→ **CONSIGNE DE TRAVAIL**
Dans le texte sur les verrous technologiques des SOFC planaires, extrais à l'identique le passage qui va de « Les verrous technologiques » jusqu'à « une application commerciale. ».

Les verrous technologiques de la configuration planaire
Si la compacité et les performances électrochimiques des SOFCs en configuration planaire rendent cette technologie compétitive vis-à-vis des autres types de piles à combustible, leur essor industriel est toutefois limité par un vieillissement rapide et rédhibitoire pour une application commerciale.
En fonctionnement stationnaire sous hydrogène, on observe en effet des forts taux de dégradation d’environ 0,5 à 4% par 1000h suivant le type de système étudié et la sévérité du test . Ces taux semblent influencés en premier lieu par la densité de courant débitée par la pile et par le taux d’utilisation du combustible. Les mécanismes induisant cette dégradation ne sont à ce jour pas clairement établis ni décorrélés les uns des autres. Néanmoins un certain nombre de mécanismes sont classiquement évoqués : l’agglomération des particules de nickel sous l’effet de la température pouvant aller jusqu’à la perte de percolation électrique , une ré-oxydation locale du cermet anodique à fort taux d’utilisation du combustible , une réactivité du LSM avec l’électrolyte et un empoisonnement de la cathode provenant d’une évaporation du chrome de l’interconnecteur métallique . En fonctionnement sous gaz reformé, des impuretés telles que H2S peuvent en outre s’adsorber sur les sites d’électrooxydation de l’hydrogène et participer à l’empoisonnement de l’anode . En Reformage Interne Direct, le dépôt de carbone qui apparaît dès que les conditions thermodynamiques sont favorables peut également s’avérer être une source de dégradation.

→ **CONTENU DES DONNÉES**
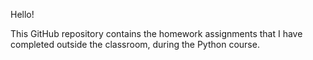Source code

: Hello!

This GitHub repository contains the homework assignments that I have completed outside the classroom,
during the Python course.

→ **RÉSULTAT OBTENU**
Les verrous technologiques de la configuration planaire
Si la compacité et les performances électrochimiques des SOFCs en configuration planaire rendent cette technologie compétitive vis-à-vis des autres types de piles à combustible, leur essor industriel est toutefois limité par un vieillissement rapide et rédhibitoire pour une application commerciale.